Incorrect option protsyn (independent protein synthesis): This distracts students who conflate the capacity for translation with evidence of prokaryotic origin. While mitochondria do translate a subset of their own proteins, the vast majority of mitochondrial proteins (>95%) are encoded by nuclear DNA, imported from the cytoplasm via TOM/TIM complexes. This nuclear dependence actually reflects the evolutionary transfer of genes from the endosymbiont to the host nucleus, a process that weakens—rather than supports—the argument for independent prokaryotic ancestry based solely on translation capacity.

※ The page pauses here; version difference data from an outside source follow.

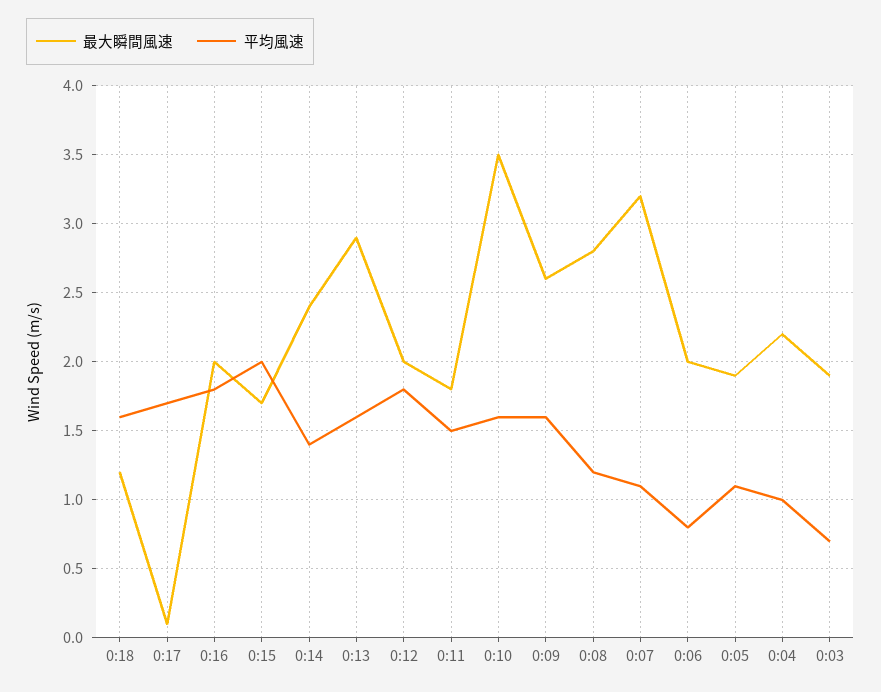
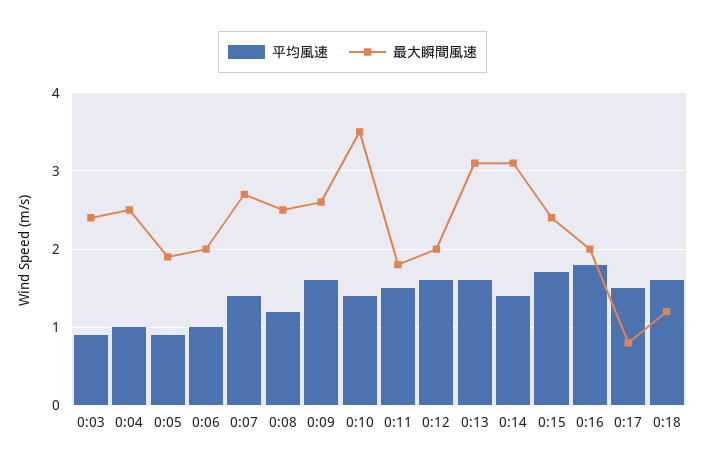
最大瞬間風速, 0:17: 0.1 -> 0.8
平均風速, 0:17: 1.7 -> 1.5
最大瞬間風速, 0:15: 1.7 -> 2.4
平均風速, 0:15: 2 -> 1.7
最大瞬間風速, 0:14: 2.4 -> 3.1
最大瞬間風速, 0:13: 2.9 -> 3.1
平均風速, 0:12: 1.8 -> 1.6
平均風速, 0:10: 1.6 -> 1.4
最大瞬間風速, 0:08: 2.8 -> 2.5
最大瞬間風速, 0:07: 3.2 -> 2.7
平均風速, 0:07: 1.1 -> 1.4
平均風速, 0:06: 0.8 -> 1
平均風速, 0:05: 1.1 -> 0.9
最大瞬間風速, 0:04: 2.2 -> 2.5
最大瞬間風速, 0:03: 1.9 -> 2.4
平均風速, 0:03: 0.7 -> 0.9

Incorrect option atpprod (ATP production): Students mistakenly associate ATP synthesis with prokaryotic origin because both bacteria and mitochondria generate ATP. However, ATP production is a universal metabolic function present in all domains of life. The mechanism (chemiosmosis via ETC-generated proton gradients) is indeed shared, but the mere production of ATP does not provide molecular evidence for endosymbiosis, as all cells produce ATP through some phosphorylation pathway.

Incorrect option ntrnlDNA (presence of non-nuclear DNA): This option traps students who recognize that mitochondrial DNA exists outside the nucleus but fail to appreciate that DNA topology (circular versus linear) is the diagnostic feature. Extrachromosomal circular DNA (eccDNA) exists in eukaryotic nuclei, and linear plasmids exist in some bacteria. The mere location of DNA outside the nucleus does not specifically support prokaryotic ancestry; it is the circular topology, bacteria-like gene organization, and independent replication/transcription machinery that provide the compelling evidence.